Colospan notes with this IDE approval in hand, the company will launch its pivotal study for CG-100, a temporary Intraluminal Bypass Device, designed to reduce diverting stoma rates in patients undergoing gastrointestinal resection procedures.
Anastomotic leak is the most devastating, feared and common complication in colorectal surgery. When a leak occurs, fecal content can enter the abdominal cavity resulting in potentially serious effects to the patient. Diverting stoma is the current suboptimal gold standard used by surgeons today to avoid the clinical consequences of anastomotic leaks in patients undergoing colorectal surgery. CG-100, Colospan’s lead product, was developed as an alternative approach to diverting stoma.
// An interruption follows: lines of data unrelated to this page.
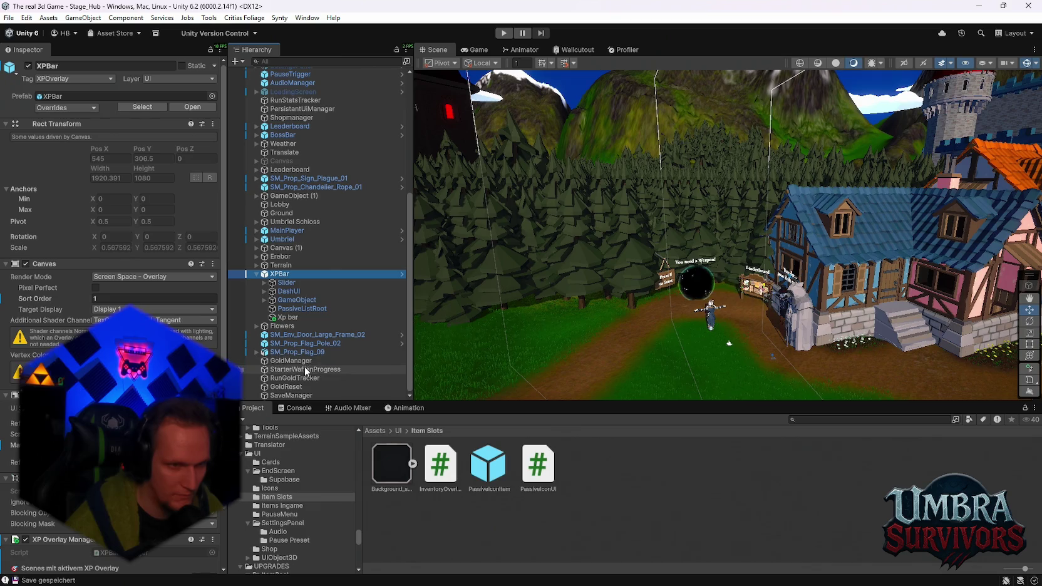
scroll(313, 370, up, 5)
click(302, 249)
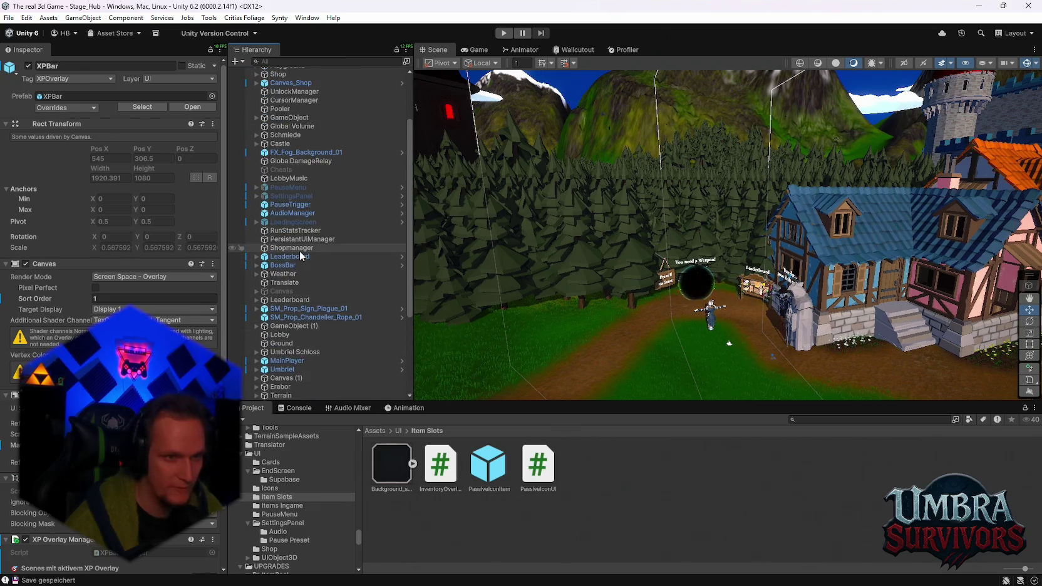
scroll(294, 118, up, 3)
click(291, 148)
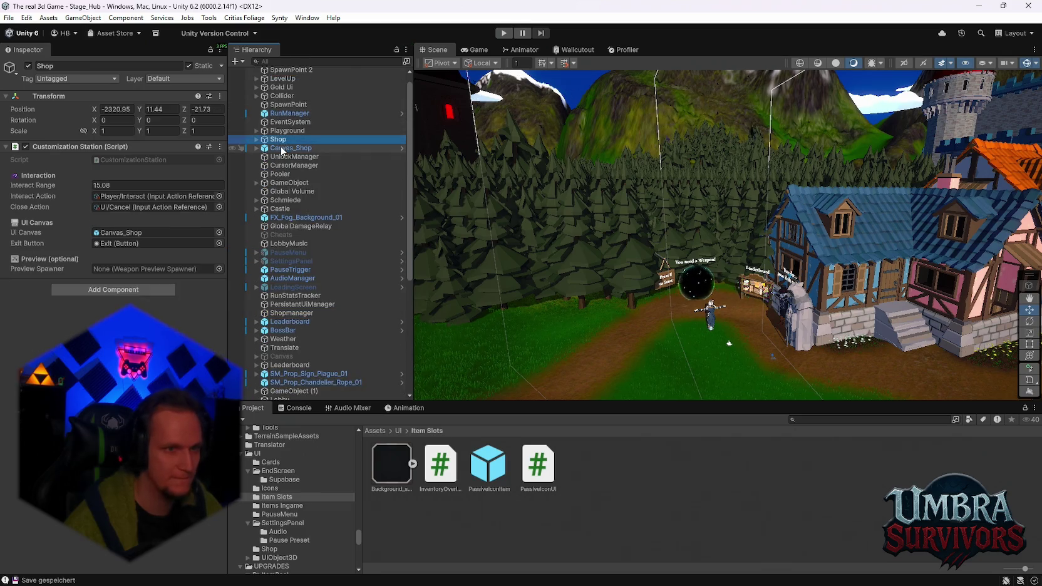
Set Canvas_Shop's canvas sort order to 999 and start a new play-test of the hub.
scroll(186, 284, down, 1)
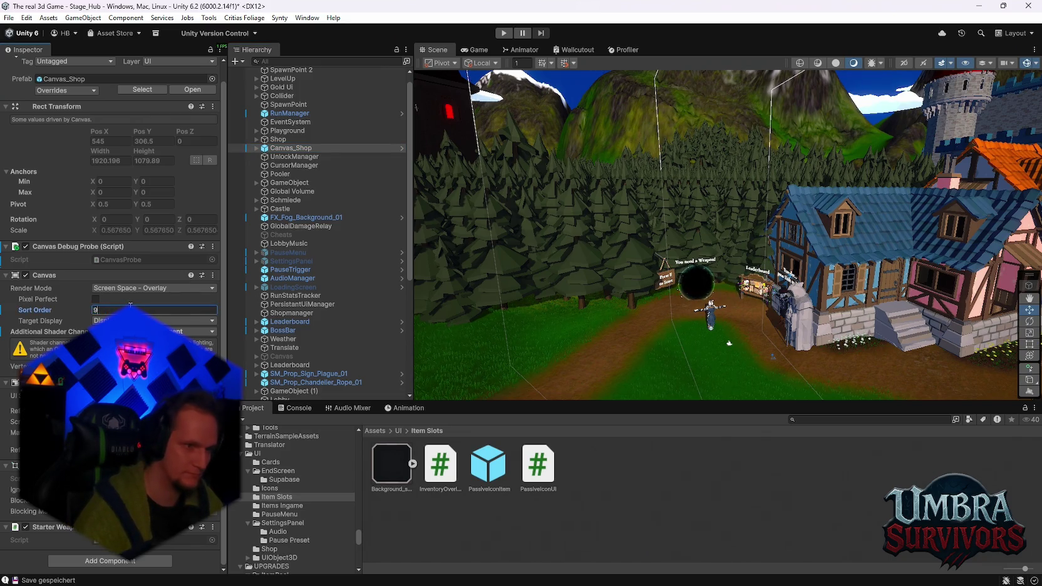
click(502, 33)
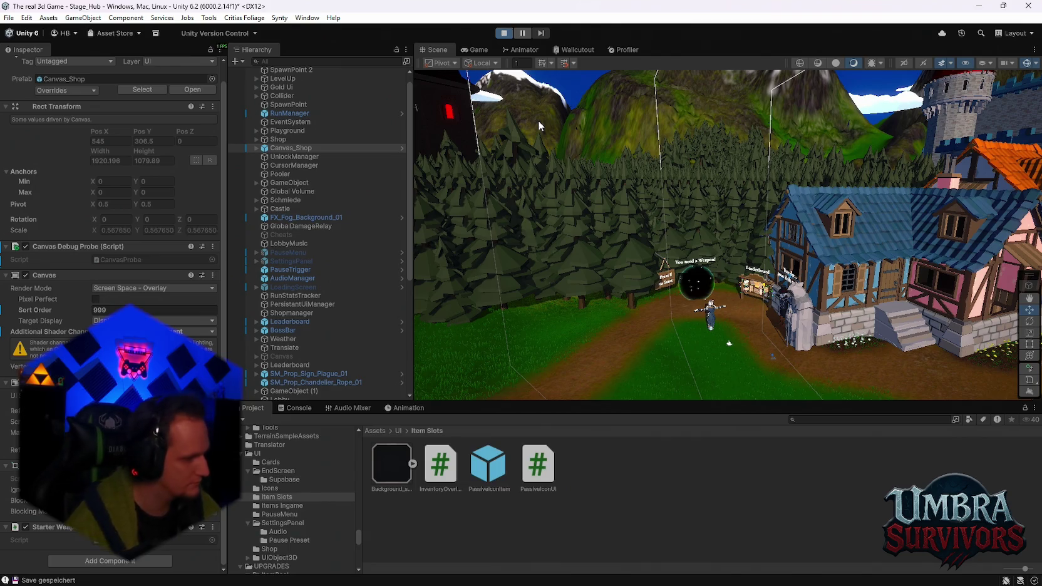
Run into the weapon shop and check the Fire Staff details in the shop book.
key(e)
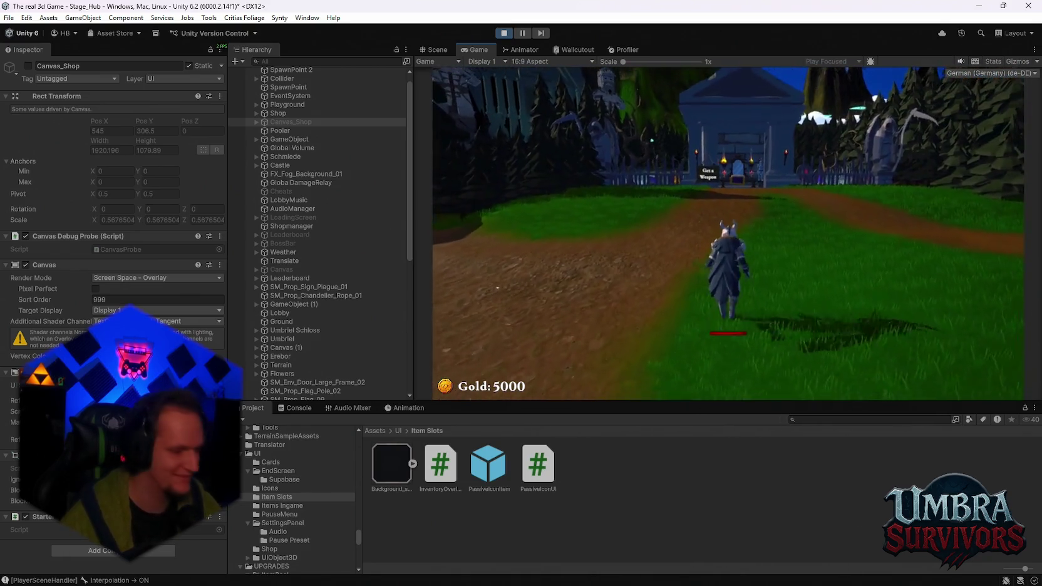
key(w)
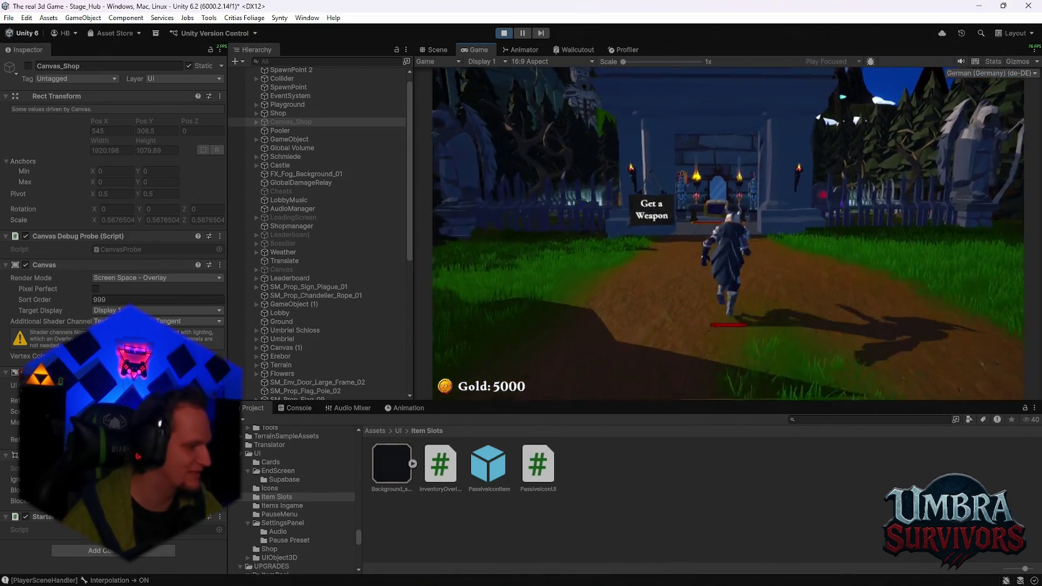
key(w)
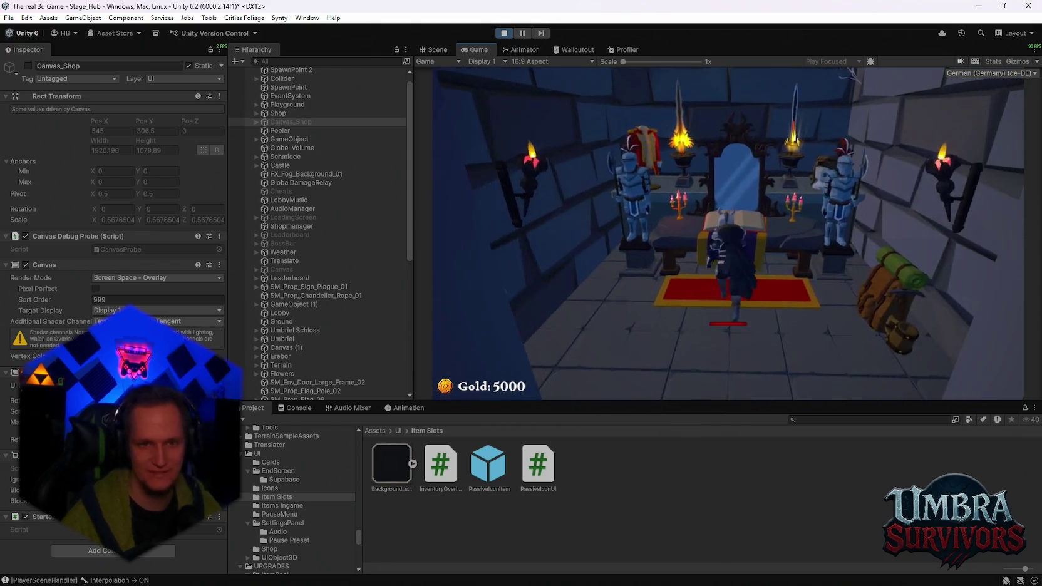
key(e)
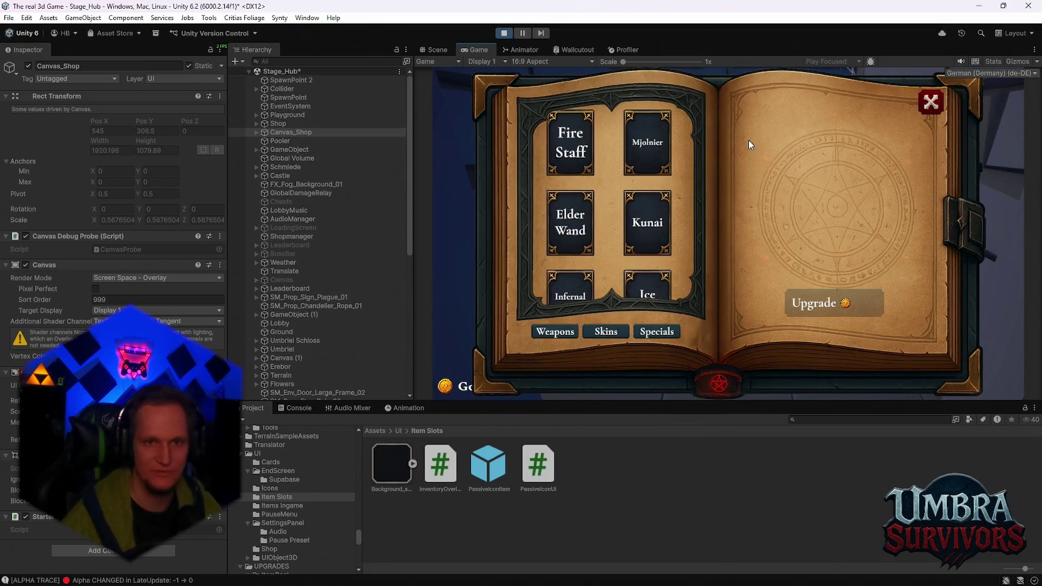
click(561, 135)
key(Escape)
Walk the character out of the shop along the path toward the dark portal.
key(s)
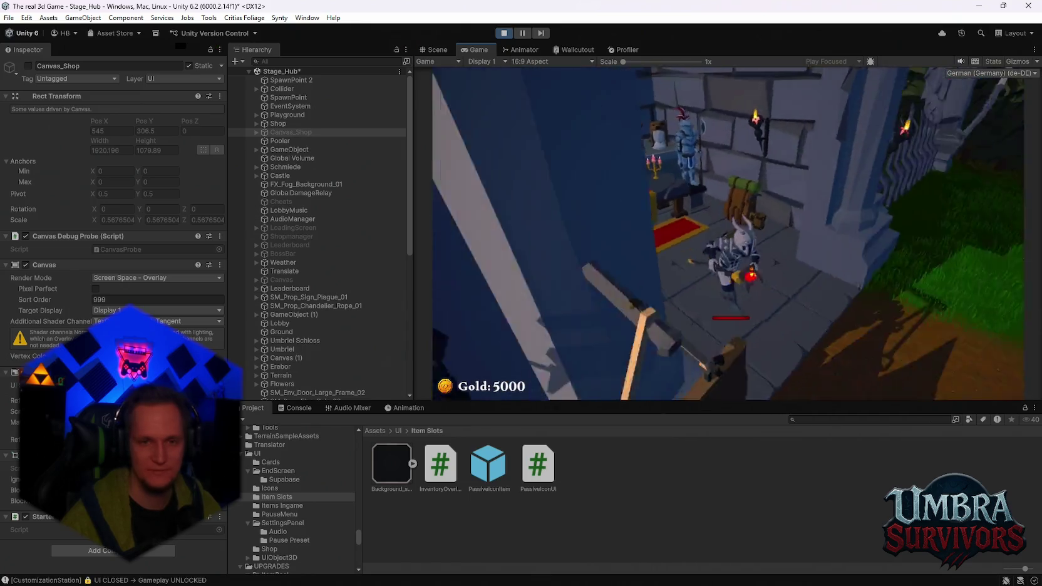
key(w)
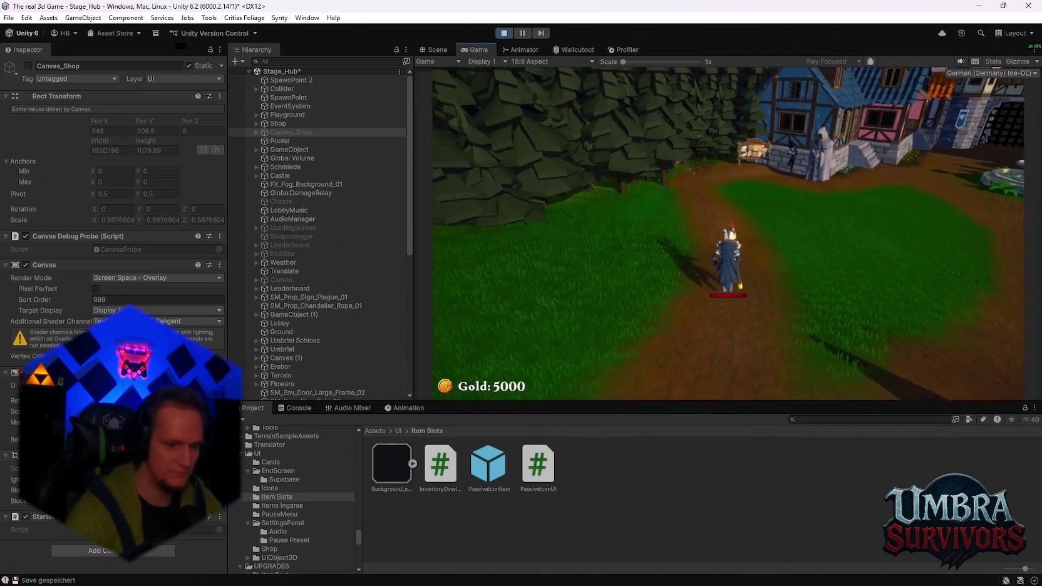
key(w)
In comparison to a diverting stoma which is usually deployed for 4-6 months and requires a second surgery for removal, Colospan’s CG-100 is deployed for 10 days and can be easily removed under x-ray without the need for a secondary surgical intervention.
Colospan will launch a prospective, randomized pivotal study in Q1 2020, which will be conducted at leading medical centers in the US and Europe and is intended to evaluate the safety and efficacy of the CG-100 to support future regulatory approval in the United States.
Boaz Assaf, Chief Executive officer of Colospan, stated: “We are pleased to have received FDA approval of our IDE application and we look forward to initiating the pivotal study which is a leap forward towards bringing our novel device closer to the market. The pivotal study will allow us to assess the potential of our device to improve patients’ lives, significantly reduce healthcare costs and as a result empower physicians to deliver an improved standard of care. This is a significant milestone for our company as we advance the clinical development of our novel technology in the U.S.”